How to stop political robocalls

Political robocalls legal if made to landlines

MIAMI - It's clear robocalls from politicians strike a nerve with people, especially during the campaign season.

SPECIAL SECTION: 2012 Elections

"It's more of an annoyance than anything," Roger Strachan told Local 10's Jen Herrera. "I was wondering how they got my number."

"My reaction is to tell him it's 9:30. Go to hell. Don't disturb me," said Harvey Jones.

"I don't think they should be harassing people," said Maryanne Balavan.

READ: Campaign season dials up robocalls

Anthony Bustamante, the campaign manager for Karen Harrington, who is running against Debbie Wasserman Schultz, said the robocalls work.

"They're great to get out the message if you have an event and you want to invite a lot of people. Great to raise name I.D.," said Bustamante. "It's a cost effective way to reach voter base without spending days or hours or a substantial amount of money."

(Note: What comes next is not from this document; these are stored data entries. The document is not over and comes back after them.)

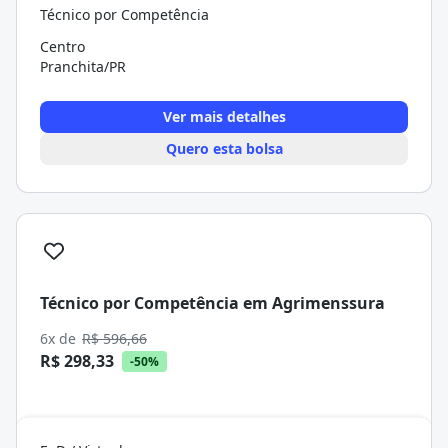
Técnico por Competência
Centro
Pranchita/PR
Ver mais detalhes
Quero esta bolsa
Técnico por Competência em Agrimenssura
6x de
R$ 596,66
R$ 298,33
-50%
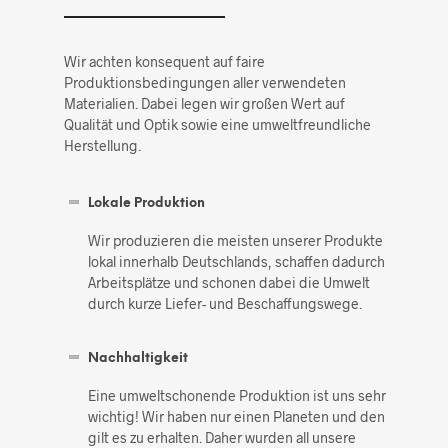
Wir achten konsequent auf faire
Produktionsbedingungen aller verwendeten
Materialien. Dabei legen wir großen Wert auf
Qualität und Optik sowie eine umweltfreundliche
Herstellung.
Lokale Produktion
Wir produzieren die meisten unserer Produkte
lokal innerhalb Deutschlands, schaffen dadurch
Arbeitsplätze und schonen dabei die Umwelt
durch kurze Liefer- und Beschaffungswege.
Nachhaltigkeit
Eine umweltschonende Produktion ist uns sehr
wichtig! Wir haben nur einen Planeten und den
gilt es zu erhalten. Daher wurden all unsere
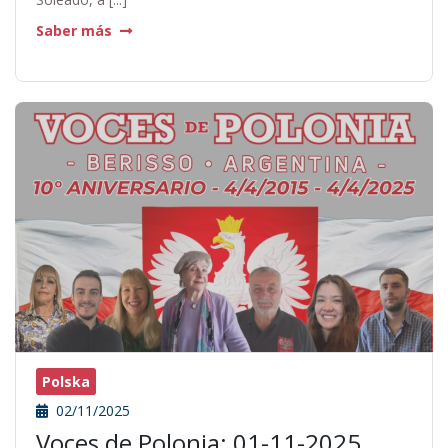
Saber más
Polska
02/11/2025
Voces de Polonia: 01-11-2025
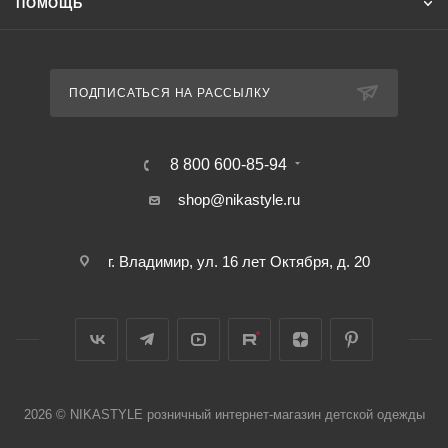
ПОМОЩЬ
ПОДПИСАТЬСЯ НА РАССЫЛКУ
8 800 600-85-94
shop@nikastyle.ru
г. Владимир, ул. 16 лет Октября, д. 20
2026 © NIKASTYLE розничный интернет-магазин детской одежды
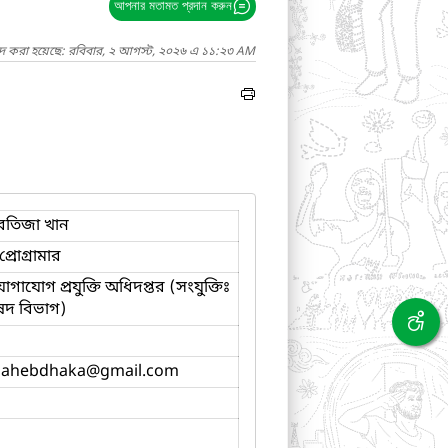
আপনার মতামত প্রদান করুন
াদ করা হয়েছে: রবিবার, ২ আগস্ট, ২০২৬ এ ১১:২৩ AM
রতিজা খান
্রোগ্রামার
োগাযোগ প্রযুক্তি অধিদপ্তর (সংযুক্তিঃ
রিষদ বিভাগ)
hahebdhaka
@gmail.com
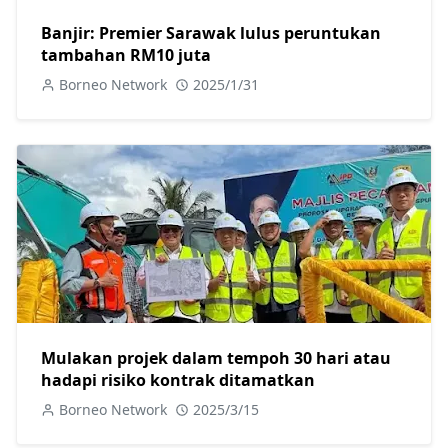
Banjir: Premier Sarawak lulus peruntukan
tambahan RM10 juta
Borneo Network
2025/1/31
Mulakan projek dalam tempoh 30 hari atau
hadapi risiko kontrak ditamatkan
Borneo Network
2025/3/15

What surprises many is that even if you're on the National Do-Not-Call list, these messages still get through.

"The Do-Not-Call prohibitions do not apply to political calls to landlines," said attorney Scott Owens.

But it's a different story if you receive one of these calls on your cellphone.

"Well, it's quite annoying and certainly you're not going to get my vote by sending me a robocall or an unsolicited text message," said Owens. "Not only that, but as an attorney, I know that it is indeed illegal to be sending me such unwanted messages."

For those who want to stop receiving the robocalls, Harrington's campaign suggests calling back the number on your caller ID and asking them to be taken off the list.

"We don't want to annoy anybody by any means. We just want to introduce ourselves to them," said Harrington.